Exactly the lines from the beginning of the records below through the line with "Identify the document" must be given again, without pictures.

(Material shown begins)

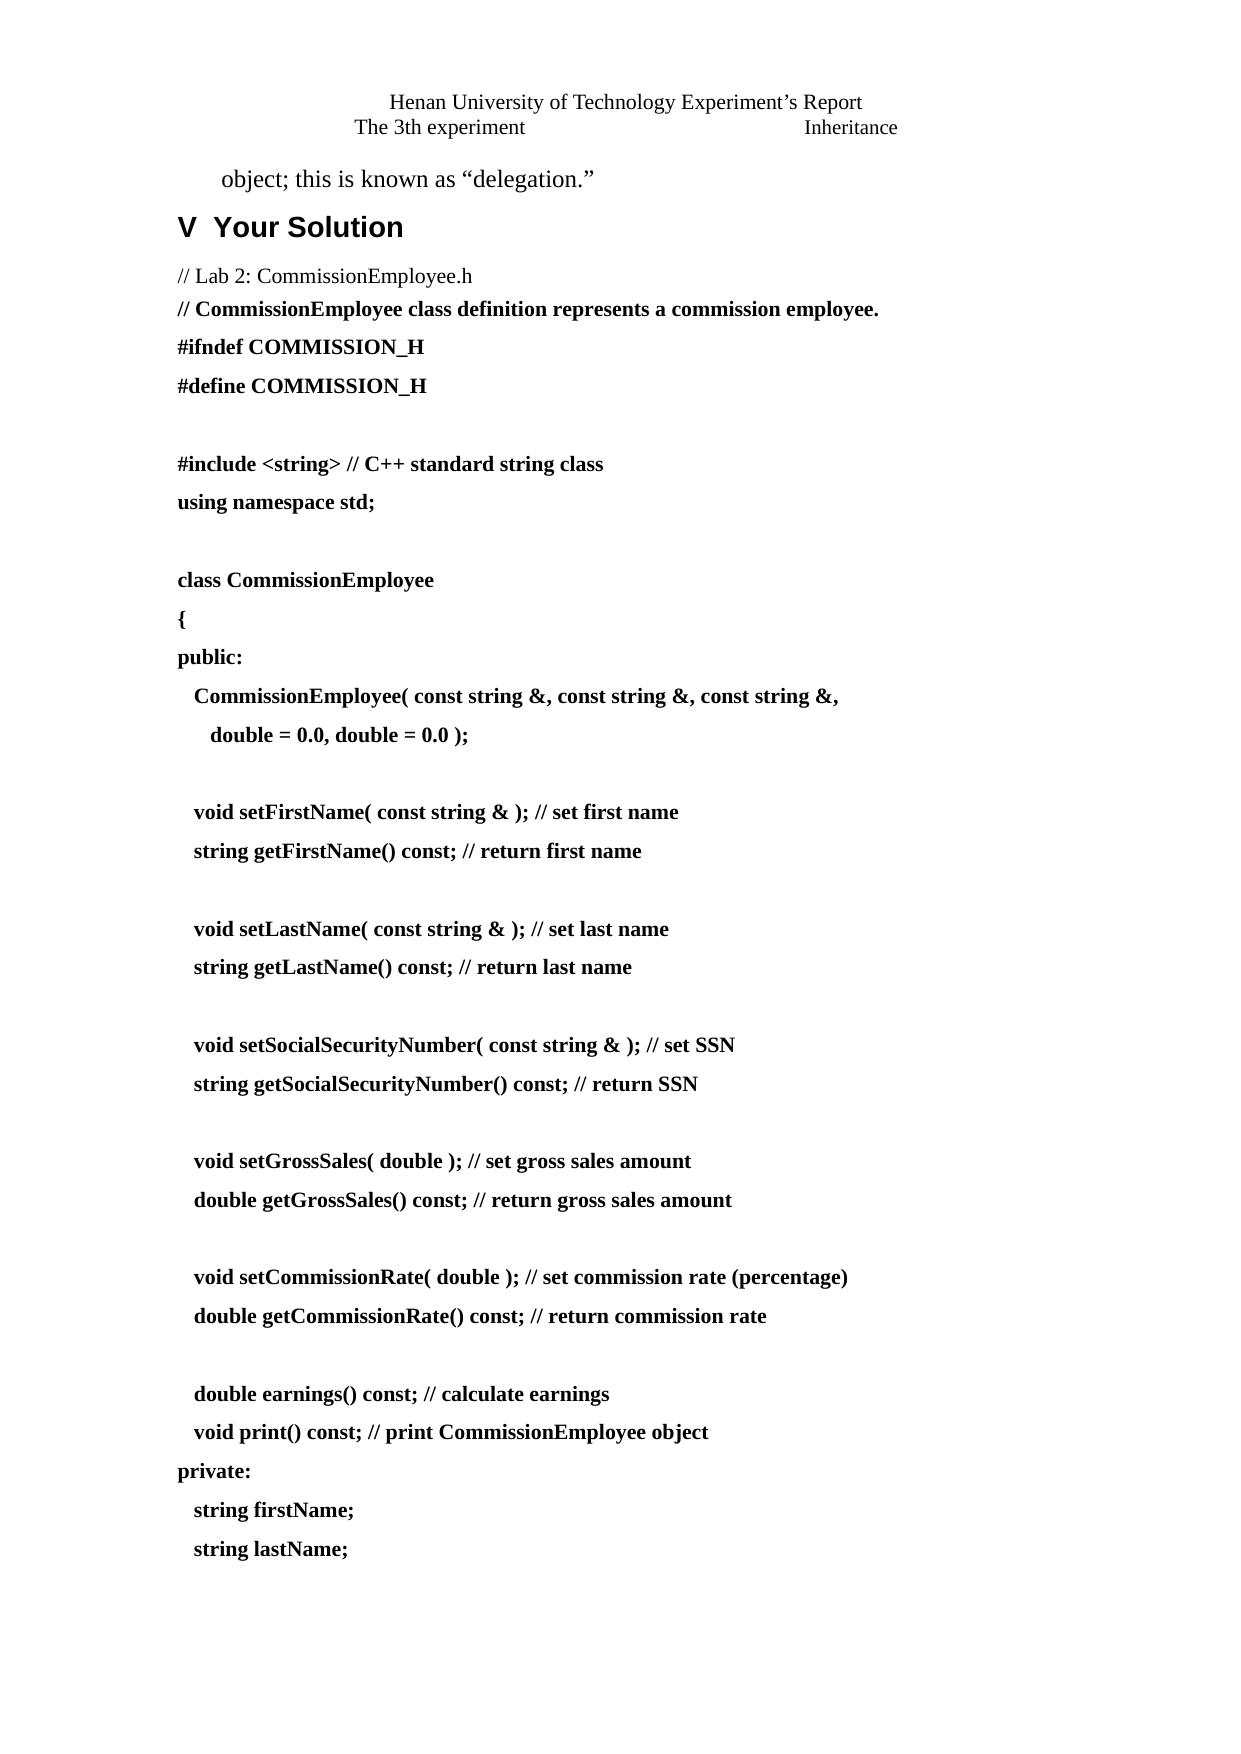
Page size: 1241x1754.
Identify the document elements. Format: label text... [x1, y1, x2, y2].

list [177, 162, 1075, 194]
text string getLastName() const; // return last name [177, 951, 1075, 983]
text V Your Solution [177, 194, 1075, 259]
text class CommissionEmployee [177, 563, 1075, 596]
text string lastName; [177, 1532, 1075, 1564]
text string firstName; [177, 1493, 1075, 1526]
text void setGrossSales( double ); // set gross sales amount [177, 1144, 1075, 1177]
text void setLastName( const string & ); // set last name [177, 912, 1075, 944]
text void setCommissionRate( double ); // set commission rate (percentage) [177, 1261, 1075, 1293]
text using namespace std; [177, 486, 1075, 518]
text void print() const; // print CommissionEmployee object [177, 1416, 1075, 1448]
text void setSocialSecurityNumber( const string & ); // set SSN [177, 1028, 1075, 1061]
text public: [177, 641, 1075, 673]
text double = 0.0, double = 0.0 ); [177, 718, 1075, 751]
text #define COMMISSION_H [177, 369, 1075, 402]
text // CommissionEmployee class definition represents a commission employee. [177, 292, 1075, 324]
text private: [177, 1454, 1075, 1487]
text double getCommissionRate() const; // return commission rate [177, 1299, 1075, 1332]
text double getGrossSales() const; // return gross sales amount [177, 1183, 1075, 1216]
text { [177, 602, 1075, 634]
text // Lab 2: CommissionEmployee.h [177, 259, 1075, 292]
text string getFirstName() const; // return first name [177, 834, 1075, 867]
text CommissionEmployee( const string &, const string &, const string &, [177, 679, 1075, 712]
text #ifndef COMMISSION_H [177, 331, 1075, 363]
text string getSocialSecurityNumber() const; // return SSN [177, 1067, 1075, 1099]
text void setFirstName( const string & ); // set first name [177, 796, 1075, 828]
text #include <string> // C++ standard string class [177, 447, 1075, 479]
text double earnings() const; // calculate earnings [177, 1377, 1075, 1409]
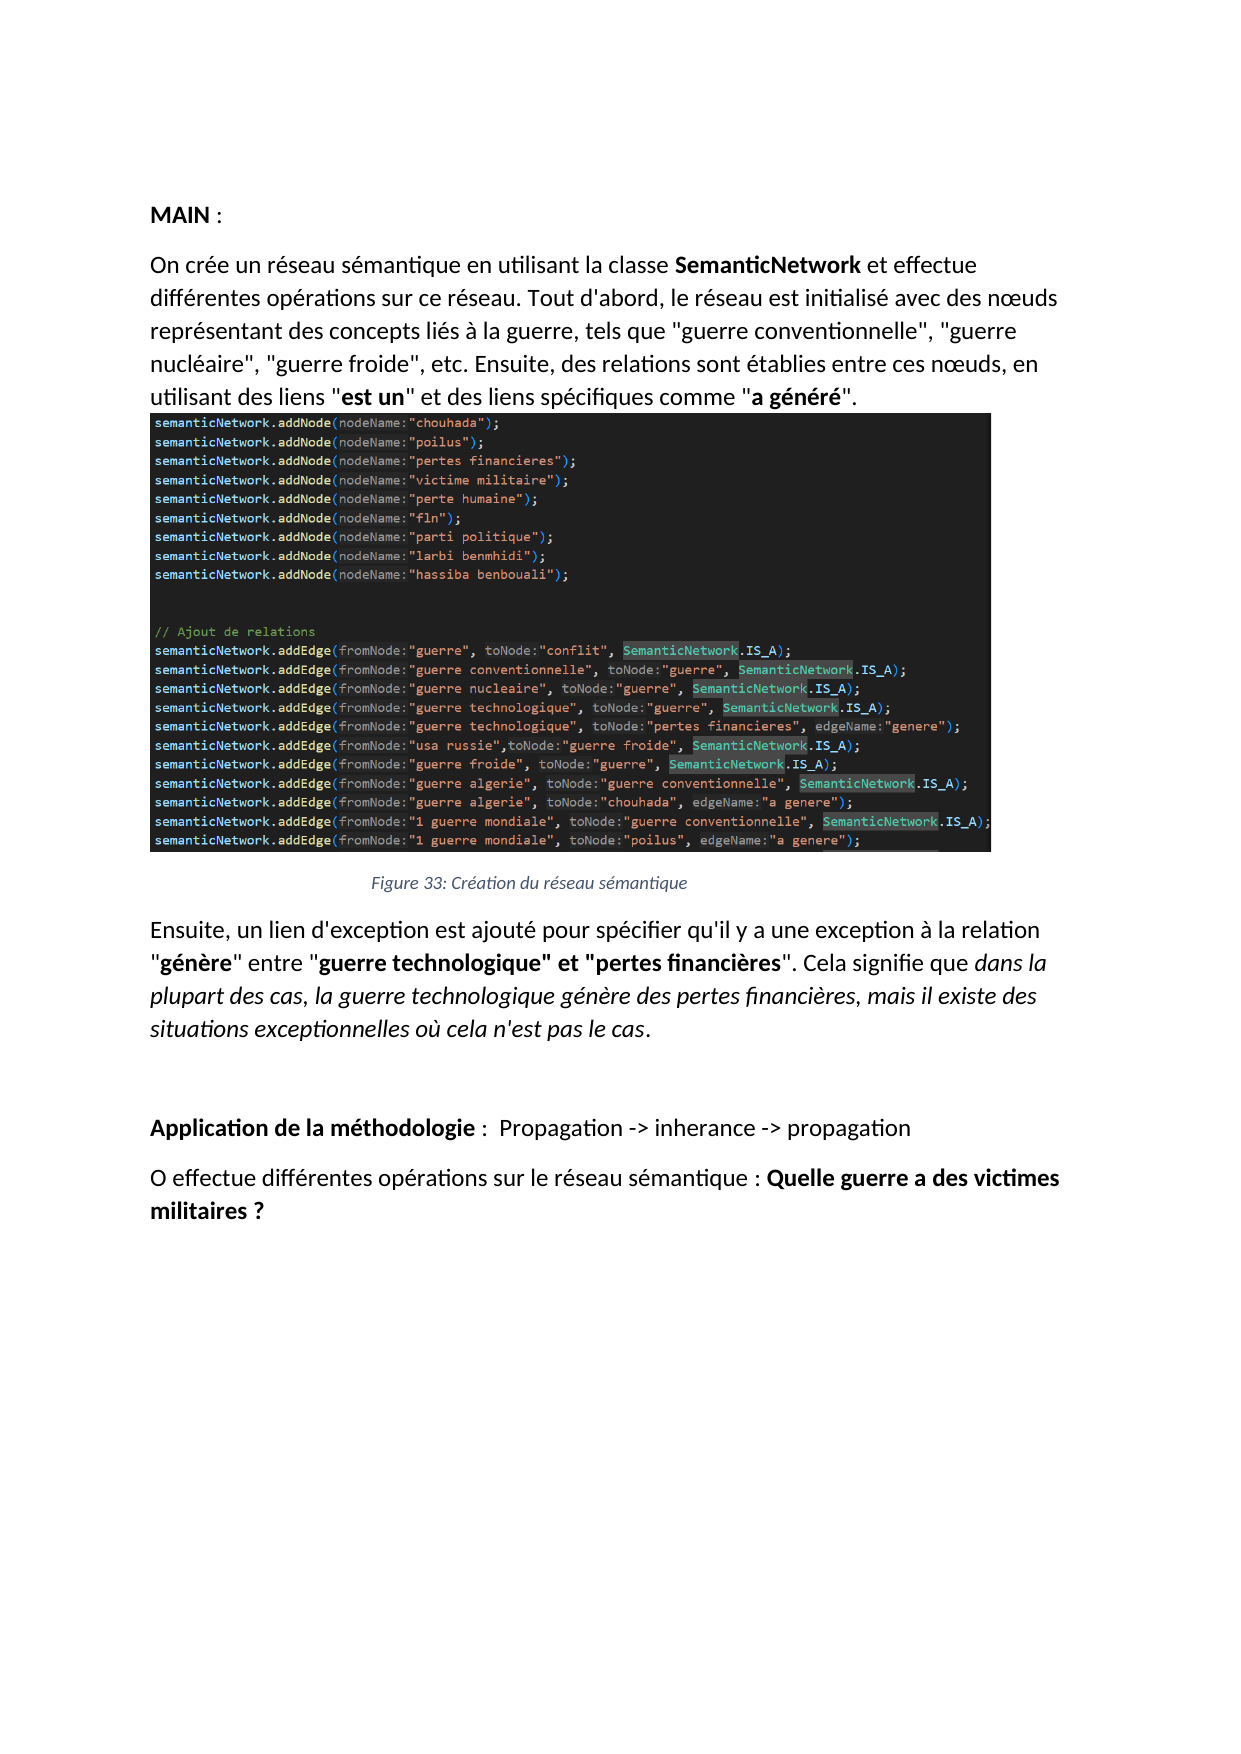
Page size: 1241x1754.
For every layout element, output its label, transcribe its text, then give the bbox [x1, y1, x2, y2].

text Application de la méthodologie : Propagation -> inherance -> propagation [150, 1112, 1090, 1143]
text MAIN : [150, 199, 1090, 230]
picture [150, 413, 992, 852]
text Ensuite, un lien d'exception est ajouté pour spécifier qu'il y a une exception à la relation "génère" entre "guerre technologique" et "pertes financières". Cela signifie que dans la plupart des cas, la guerre technologique génère des pertes financières, mais il existe des situations exceptionnelles où cela n'est pas le cas. [150, 914, 1090, 1044]
text On crée un réseau sémantique en utilisant la classe SemanticNetwork et effectue différentes opérations sur ce réseau. Tout d'abord, le réseau est initialisé avec des nœuds représentant des concepts liés à la guerre, tels que "guerre conventionnelle", "guerre nucléaire", "guerre froide", etc. Ensuite, des relations sont établies entre ces nœuds, en utilisant des liens "est un" et des liens spécifiques comme "a généré". [150, 249, 1090, 852]
text Figure 33: Création du réseau sémantique [297, 871, 1090, 894]
text O effectue différentes opérations sur le réseau sémantique : Quelle guerre a des victimes militaires ? [150, 1162, 1090, 1226]
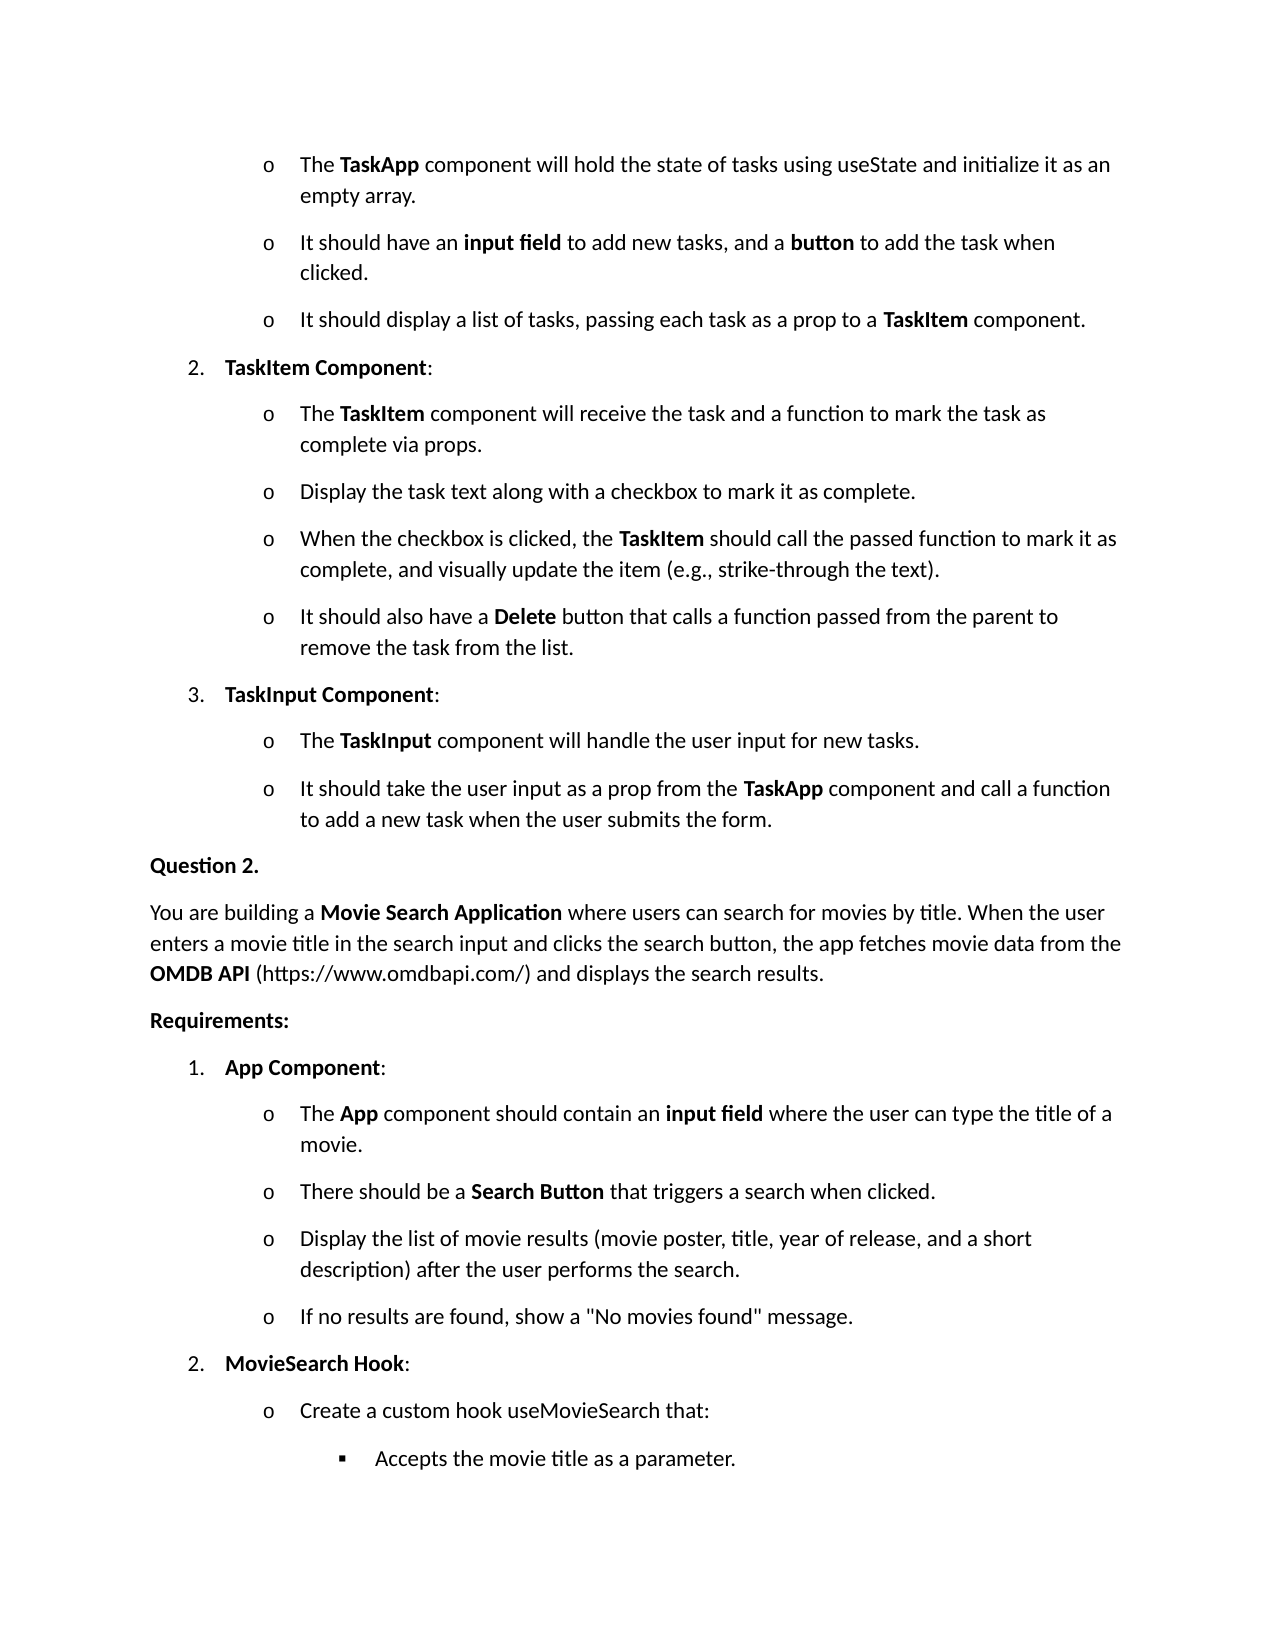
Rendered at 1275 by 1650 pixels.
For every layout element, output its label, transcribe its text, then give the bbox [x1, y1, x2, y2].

list App Component: [187, 1053, 1125, 1081]
text Question 2. [150, 852, 1125, 879]
text Requirements: [150, 1006, 1125, 1034]
list If no results are found, show a "No movies found" message. [262, 1302, 1125, 1331]
list The TaskItem component will receive the task and a function to mark the task as complete via props. [262, 399, 1125, 458]
list TaskItem Component: [187, 353, 1125, 381]
list It should also have a Delete button that calls a function passed from the parent to remove the task from the list. [262, 602, 1125, 661]
list It should display a list of tasks, passing each task as a prop to a TaskItem component. [262, 305, 1125, 334]
list TaskInput Component: [187, 680, 1125, 708]
list Accepts the movie title as a parameter. [337, 1444, 1125, 1472]
text You are building a Movie Search Application where users can search for movies by title. When the user enters a movie title in the search input and clicks the search button, the app fetches movie data from the OMDB API (https://www.omdbapi.com/) and displays the search results. [150, 898, 1125, 987]
list When the checkbox is clicked, the TaskItem should call the passed function to mark it as complete, and visually update the item (e.g., strike-through the text). [262, 524, 1125, 583]
list Display the task text along with a checkbox to mark it as complete. [262, 477, 1125, 506]
list Display the list of movie results (movie poster, title, year of release, and a short description) after the user performs the search. [262, 1224, 1125, 1283]
list The TaskInput component will handle the user input for new tasks. [262, 727, 1125, 755]
list It should have an input field to add new tasks, and a button to add the task when clicked. [262, 228, 1125, 286]
list The TaskApp component will hold the state of tasks using useState and initialize it as an empty array. [262, 150, 1125, 209]
list It should take the user input as a prop from the TaskApp component and call a function to add a new task when the user submits the form. [262, 774, 1125, 833]
list MovieSearch Hook: [187, 1349, 1125, 1377]
list The App component should contain an input field where the user can type the title of a movie. [262, 1099, 1125, 1158]
list There should be a Search Button that triggers a search when clicked. [262, 1177, 1125, 1206]
list Create a custom hook useMovieSearch that: [262, 1396, 1125, 1425]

(Material shown ends)

- **Solution**
Page size: 1241x1754.
Identify the document elements. Format: label text... [x1, y1, x2, y2].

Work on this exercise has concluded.